これは文字通り、目からウロコが落ちましたね。みなさんも不思議に思ったことありませんか?人類の起源を習った時に、なんで人には動物のような体毛が無いのかって。学校の先生は二足歩行になって、森林からサバンナへ移行したと言ってます。では、なんで同じようにサバンナへ出ていった動物たちには体毛があって、ヒトにはないのだろう。もしかしたらサバンナへは出ていってないのかもって。実際に人類の直接の先祖の化石は未だどこからも出土していません("ミッシング・リンクー失われた環"と言われていますね)。

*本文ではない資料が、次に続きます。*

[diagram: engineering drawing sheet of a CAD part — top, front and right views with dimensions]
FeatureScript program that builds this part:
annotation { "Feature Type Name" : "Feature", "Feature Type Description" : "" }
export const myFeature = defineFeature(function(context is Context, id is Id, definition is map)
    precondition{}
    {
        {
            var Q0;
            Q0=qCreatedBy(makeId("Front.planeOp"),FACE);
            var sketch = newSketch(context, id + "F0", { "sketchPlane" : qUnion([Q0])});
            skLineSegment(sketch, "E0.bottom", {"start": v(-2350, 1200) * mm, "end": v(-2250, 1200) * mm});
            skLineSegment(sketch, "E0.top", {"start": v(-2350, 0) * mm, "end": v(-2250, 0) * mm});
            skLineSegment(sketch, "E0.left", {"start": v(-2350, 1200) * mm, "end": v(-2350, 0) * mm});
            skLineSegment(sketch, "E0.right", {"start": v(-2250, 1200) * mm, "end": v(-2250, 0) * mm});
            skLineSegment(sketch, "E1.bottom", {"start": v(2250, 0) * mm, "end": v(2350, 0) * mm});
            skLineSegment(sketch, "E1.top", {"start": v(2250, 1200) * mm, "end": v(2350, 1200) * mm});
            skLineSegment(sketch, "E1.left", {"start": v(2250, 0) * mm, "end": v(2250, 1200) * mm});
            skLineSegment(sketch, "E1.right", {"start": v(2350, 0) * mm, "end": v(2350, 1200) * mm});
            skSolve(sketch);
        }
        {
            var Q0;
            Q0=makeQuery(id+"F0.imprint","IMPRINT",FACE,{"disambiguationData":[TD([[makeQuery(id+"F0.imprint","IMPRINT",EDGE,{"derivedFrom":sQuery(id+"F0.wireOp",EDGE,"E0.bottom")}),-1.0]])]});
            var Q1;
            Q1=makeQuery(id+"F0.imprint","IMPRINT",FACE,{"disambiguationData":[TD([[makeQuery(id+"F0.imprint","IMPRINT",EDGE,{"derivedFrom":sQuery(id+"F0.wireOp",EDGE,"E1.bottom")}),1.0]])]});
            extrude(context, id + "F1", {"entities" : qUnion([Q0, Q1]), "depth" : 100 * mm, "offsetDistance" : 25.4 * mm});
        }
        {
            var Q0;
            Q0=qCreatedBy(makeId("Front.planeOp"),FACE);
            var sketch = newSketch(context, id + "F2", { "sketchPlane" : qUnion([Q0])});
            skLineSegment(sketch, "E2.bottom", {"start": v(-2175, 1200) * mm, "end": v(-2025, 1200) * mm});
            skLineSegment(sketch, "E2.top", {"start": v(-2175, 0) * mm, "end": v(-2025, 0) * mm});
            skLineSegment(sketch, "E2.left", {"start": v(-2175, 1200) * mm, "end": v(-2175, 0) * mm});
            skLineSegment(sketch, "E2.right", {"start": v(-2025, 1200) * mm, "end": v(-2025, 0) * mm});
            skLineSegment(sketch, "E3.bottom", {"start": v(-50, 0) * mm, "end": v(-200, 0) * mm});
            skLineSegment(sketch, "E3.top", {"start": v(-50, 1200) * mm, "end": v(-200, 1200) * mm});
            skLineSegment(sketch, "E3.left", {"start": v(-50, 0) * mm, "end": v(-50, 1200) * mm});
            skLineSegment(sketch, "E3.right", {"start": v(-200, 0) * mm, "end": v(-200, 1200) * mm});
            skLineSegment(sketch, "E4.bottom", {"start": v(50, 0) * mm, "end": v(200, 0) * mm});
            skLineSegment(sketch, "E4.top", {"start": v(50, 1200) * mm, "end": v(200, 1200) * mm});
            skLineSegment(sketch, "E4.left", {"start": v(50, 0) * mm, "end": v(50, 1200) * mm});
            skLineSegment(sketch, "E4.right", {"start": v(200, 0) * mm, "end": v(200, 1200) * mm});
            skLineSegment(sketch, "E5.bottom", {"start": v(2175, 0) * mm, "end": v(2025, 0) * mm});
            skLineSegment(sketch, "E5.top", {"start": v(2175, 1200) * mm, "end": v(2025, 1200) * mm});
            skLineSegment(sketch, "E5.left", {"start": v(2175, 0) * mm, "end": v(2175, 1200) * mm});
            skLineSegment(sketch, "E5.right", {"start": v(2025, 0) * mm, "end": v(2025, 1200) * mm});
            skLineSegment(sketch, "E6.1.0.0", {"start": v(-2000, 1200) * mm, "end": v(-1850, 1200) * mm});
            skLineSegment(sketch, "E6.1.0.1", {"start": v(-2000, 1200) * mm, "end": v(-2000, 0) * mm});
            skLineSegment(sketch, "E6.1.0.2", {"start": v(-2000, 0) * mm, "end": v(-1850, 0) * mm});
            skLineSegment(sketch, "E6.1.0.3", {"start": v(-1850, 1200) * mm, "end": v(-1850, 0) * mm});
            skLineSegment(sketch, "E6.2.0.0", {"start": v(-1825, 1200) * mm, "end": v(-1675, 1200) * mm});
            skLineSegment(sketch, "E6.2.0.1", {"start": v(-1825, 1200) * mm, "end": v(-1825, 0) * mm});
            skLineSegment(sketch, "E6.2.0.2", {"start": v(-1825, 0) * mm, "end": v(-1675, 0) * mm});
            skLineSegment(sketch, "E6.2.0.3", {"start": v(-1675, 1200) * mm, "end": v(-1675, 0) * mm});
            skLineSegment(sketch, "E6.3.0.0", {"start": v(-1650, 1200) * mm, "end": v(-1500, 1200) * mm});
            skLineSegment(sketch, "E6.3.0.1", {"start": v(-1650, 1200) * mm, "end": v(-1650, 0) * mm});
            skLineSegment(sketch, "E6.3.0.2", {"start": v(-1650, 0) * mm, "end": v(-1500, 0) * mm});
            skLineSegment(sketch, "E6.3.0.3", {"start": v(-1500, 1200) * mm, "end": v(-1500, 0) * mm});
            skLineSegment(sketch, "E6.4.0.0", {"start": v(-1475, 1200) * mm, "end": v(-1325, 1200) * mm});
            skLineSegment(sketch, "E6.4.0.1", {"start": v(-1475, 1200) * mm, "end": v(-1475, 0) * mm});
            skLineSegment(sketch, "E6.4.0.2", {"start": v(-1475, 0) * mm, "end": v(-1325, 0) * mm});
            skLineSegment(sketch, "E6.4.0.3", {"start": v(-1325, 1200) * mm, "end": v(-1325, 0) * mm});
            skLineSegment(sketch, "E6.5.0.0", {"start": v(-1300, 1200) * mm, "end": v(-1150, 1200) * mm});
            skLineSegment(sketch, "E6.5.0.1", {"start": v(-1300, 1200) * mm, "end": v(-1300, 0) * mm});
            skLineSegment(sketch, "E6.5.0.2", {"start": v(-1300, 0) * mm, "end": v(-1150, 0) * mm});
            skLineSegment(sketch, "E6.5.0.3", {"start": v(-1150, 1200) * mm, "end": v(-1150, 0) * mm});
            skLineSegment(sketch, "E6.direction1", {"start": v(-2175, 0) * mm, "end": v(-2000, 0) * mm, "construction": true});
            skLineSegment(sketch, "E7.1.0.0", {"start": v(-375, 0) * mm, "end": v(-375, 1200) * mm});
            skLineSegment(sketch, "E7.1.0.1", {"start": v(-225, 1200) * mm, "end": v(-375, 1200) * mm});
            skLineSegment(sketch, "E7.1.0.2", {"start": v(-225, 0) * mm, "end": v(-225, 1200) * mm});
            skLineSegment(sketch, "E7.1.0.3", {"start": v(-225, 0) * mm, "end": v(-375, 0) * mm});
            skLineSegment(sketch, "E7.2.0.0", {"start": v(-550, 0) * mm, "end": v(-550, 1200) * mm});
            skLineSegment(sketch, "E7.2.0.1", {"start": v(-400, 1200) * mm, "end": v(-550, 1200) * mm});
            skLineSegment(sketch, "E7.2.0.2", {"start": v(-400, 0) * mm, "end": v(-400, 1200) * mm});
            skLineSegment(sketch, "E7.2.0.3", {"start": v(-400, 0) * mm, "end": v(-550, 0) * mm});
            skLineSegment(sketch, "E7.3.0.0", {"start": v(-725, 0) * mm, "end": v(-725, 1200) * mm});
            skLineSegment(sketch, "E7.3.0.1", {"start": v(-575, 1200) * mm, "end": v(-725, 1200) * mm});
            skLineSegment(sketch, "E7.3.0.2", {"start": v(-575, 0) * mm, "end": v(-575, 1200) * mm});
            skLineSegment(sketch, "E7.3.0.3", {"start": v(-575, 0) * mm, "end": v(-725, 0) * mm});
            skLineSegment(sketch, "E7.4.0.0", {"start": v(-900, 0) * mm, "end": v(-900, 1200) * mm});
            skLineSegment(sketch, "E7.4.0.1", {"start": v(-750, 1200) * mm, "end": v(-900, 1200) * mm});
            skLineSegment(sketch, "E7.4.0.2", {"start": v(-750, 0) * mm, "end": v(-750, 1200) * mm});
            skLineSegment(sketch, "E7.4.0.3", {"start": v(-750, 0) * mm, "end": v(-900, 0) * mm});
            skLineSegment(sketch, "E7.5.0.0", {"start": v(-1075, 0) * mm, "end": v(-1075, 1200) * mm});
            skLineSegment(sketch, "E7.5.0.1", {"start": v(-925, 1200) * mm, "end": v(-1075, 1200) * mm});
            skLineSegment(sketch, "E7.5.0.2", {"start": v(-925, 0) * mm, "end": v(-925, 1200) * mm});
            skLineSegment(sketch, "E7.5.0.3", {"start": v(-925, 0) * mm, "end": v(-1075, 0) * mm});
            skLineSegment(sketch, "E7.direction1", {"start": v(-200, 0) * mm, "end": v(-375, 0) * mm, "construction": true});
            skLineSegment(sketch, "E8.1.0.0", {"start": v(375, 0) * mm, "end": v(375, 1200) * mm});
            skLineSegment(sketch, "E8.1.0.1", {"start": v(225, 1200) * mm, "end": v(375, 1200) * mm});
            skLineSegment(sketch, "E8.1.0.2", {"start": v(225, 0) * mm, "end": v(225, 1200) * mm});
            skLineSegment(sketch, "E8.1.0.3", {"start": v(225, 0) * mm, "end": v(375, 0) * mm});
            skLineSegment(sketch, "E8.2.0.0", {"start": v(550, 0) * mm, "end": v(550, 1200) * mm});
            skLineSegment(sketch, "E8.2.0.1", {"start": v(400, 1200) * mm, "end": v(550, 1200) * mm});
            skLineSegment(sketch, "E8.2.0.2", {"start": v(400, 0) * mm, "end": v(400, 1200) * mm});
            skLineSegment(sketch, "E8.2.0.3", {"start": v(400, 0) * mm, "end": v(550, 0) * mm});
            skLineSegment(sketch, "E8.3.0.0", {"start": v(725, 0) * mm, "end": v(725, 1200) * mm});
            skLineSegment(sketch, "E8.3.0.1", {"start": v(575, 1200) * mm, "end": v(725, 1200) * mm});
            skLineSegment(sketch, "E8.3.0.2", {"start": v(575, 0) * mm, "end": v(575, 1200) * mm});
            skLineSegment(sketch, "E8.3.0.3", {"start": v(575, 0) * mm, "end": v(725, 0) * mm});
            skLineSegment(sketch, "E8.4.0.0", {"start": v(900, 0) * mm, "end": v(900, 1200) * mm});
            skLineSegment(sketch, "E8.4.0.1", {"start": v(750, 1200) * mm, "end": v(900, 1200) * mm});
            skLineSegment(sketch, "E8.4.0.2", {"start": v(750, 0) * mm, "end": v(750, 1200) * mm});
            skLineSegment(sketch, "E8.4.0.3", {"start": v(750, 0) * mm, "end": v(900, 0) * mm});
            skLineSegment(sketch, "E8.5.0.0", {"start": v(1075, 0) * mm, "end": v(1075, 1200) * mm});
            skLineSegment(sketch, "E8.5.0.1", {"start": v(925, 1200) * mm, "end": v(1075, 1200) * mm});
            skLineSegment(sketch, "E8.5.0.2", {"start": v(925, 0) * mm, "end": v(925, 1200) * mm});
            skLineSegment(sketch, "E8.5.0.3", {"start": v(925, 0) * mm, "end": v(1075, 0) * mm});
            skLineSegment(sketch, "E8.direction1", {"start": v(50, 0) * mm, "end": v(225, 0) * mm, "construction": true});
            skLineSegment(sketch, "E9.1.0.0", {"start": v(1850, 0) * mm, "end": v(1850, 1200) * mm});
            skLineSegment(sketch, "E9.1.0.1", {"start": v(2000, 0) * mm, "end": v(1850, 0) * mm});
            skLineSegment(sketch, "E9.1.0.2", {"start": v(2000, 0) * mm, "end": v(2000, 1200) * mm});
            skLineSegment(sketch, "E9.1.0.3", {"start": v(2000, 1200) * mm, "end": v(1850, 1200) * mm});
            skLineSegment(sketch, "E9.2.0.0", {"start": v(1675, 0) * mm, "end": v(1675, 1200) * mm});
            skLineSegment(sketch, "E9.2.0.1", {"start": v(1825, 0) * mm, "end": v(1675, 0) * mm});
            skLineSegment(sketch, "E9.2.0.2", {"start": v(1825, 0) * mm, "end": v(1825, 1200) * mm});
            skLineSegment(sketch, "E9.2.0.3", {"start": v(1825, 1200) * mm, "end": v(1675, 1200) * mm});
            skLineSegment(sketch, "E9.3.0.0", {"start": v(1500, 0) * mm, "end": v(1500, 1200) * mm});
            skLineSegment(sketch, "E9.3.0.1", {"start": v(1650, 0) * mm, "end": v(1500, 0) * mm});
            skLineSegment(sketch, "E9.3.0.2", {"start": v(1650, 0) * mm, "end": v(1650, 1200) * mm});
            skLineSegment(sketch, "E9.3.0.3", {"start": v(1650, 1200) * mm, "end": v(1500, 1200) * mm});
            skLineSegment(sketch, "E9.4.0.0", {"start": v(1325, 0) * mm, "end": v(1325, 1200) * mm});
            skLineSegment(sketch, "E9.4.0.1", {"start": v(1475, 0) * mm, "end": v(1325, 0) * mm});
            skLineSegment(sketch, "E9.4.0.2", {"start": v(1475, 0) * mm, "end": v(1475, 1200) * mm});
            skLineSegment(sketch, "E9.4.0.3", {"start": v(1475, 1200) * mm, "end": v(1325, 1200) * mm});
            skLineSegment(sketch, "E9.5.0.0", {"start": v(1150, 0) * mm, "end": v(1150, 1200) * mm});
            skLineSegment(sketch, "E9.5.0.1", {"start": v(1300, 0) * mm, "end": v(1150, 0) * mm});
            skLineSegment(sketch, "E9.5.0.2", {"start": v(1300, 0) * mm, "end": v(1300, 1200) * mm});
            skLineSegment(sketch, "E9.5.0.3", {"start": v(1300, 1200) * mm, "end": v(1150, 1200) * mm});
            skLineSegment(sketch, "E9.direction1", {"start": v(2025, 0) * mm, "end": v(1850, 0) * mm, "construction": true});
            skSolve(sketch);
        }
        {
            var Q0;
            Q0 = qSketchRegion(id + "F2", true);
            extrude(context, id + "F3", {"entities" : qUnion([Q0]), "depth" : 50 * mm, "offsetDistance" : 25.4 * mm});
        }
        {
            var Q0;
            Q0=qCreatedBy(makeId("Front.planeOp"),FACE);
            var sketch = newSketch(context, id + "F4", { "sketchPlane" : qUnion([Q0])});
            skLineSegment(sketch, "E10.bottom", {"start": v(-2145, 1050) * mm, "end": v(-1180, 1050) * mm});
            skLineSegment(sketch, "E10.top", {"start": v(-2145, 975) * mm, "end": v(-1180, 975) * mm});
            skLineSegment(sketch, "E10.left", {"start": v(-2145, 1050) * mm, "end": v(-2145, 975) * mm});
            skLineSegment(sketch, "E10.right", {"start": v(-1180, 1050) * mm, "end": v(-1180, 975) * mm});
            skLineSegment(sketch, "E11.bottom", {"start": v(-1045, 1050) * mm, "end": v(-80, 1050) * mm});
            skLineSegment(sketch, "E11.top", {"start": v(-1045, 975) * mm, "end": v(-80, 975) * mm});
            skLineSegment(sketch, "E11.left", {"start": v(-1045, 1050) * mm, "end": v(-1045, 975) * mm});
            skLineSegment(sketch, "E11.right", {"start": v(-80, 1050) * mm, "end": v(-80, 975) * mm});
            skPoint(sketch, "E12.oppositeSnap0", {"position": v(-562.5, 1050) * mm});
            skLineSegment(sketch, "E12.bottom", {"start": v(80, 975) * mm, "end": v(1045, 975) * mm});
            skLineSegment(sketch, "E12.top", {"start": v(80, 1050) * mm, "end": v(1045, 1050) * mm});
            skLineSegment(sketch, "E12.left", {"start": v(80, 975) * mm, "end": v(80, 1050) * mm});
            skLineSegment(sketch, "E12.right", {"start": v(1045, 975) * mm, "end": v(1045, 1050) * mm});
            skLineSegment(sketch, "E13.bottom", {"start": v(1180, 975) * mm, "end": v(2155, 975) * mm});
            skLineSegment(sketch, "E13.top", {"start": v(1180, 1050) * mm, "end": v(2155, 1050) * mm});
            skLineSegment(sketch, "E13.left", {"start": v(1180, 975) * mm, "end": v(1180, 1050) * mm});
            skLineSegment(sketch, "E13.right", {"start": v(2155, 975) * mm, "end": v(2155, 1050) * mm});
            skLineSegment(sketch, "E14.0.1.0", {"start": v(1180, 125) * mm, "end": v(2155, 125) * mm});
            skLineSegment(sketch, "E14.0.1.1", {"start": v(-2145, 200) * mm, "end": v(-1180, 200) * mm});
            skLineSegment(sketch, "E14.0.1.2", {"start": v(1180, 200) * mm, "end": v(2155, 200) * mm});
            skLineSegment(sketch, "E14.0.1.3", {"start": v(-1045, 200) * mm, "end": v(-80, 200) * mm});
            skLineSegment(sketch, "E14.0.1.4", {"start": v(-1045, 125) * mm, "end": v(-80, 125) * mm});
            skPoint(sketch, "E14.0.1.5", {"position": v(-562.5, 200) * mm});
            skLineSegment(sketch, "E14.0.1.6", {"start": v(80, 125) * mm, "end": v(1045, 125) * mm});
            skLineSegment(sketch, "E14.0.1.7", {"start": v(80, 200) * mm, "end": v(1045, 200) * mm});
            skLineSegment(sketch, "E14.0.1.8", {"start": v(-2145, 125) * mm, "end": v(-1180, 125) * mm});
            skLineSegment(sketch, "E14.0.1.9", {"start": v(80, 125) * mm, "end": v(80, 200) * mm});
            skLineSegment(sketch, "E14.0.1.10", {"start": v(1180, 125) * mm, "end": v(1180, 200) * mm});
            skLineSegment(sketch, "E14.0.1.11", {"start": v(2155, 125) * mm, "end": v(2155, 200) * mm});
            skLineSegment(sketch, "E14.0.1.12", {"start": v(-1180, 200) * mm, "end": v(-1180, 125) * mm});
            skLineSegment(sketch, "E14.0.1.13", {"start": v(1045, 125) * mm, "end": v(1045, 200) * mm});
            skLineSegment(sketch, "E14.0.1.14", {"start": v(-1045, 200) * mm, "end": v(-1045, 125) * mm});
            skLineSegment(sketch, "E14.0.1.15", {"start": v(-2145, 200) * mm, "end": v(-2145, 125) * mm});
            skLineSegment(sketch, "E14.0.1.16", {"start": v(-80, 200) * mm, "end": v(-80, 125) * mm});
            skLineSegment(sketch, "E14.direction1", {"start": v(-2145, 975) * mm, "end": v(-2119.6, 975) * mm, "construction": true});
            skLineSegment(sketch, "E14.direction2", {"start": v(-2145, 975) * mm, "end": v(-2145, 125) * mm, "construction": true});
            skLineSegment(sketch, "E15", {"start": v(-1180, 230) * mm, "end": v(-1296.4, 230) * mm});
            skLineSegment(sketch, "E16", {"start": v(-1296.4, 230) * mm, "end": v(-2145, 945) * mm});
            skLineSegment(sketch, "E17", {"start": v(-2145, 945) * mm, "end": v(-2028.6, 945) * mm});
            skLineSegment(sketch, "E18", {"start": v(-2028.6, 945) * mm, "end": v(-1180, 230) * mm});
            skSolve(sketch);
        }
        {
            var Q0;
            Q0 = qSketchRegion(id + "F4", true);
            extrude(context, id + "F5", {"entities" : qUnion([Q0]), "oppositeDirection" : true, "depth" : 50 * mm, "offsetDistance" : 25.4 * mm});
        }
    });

そんな疑問に対するひとつの答えがこの本には書いてあります。いわゆる人類海上進化理論なのですが、いままでのどんな書物よりも、私のなかではしっくりくる理屈です。タイトル通り、(進化していく)女性の視点でみた書物なので、男性諸君には反感を覚える作りになっていると思いますが(著者も自分はフェミニストだと言ってはばかりませんし^^;)、そんな目をひとまず脇に置いて、純粋に科学の目で見てもらえば納得してもらえると思います。ひさびさに、わたしを唸らせてくれた書籍です。続編の『子宮の中のエイリアン』もオススメ!

 「人殺し」の心理学

D・グロズマン/原書房

タイトルどおり、人が人を殺すまでの心理的経緯をかなり科学的詳細に綴っています。アメリカの民族的、社会的背景もおりまぜつつ語られていきます。悪夢のベトナムに傾いた作りになっているので、流行りの犯罪心理学の本とはおもむきが少々異なりますが、その突端を掴むにはやぶさかでないと思います。図解が分かりやすく、この手の本が好きな人にはオススメ。

 奪われし未来

T・コルボーン他/翔泳社

御存じ、性化学ホルモンについて大反響を及ぼし、現在に警鐘を鳴らした第ニの"沈黙の春"本です。今流行の"ダイオキシン"に関する書物の中でかなり込み入った部分まで掘り下げつつ、かつ分かりやすく書かれているという点で、この本をランク入りさせました。そういう意味で、第ニの"沈黙の春"という評価は正しいとおもいます。そろそろ文庫が出るんじゃないかな?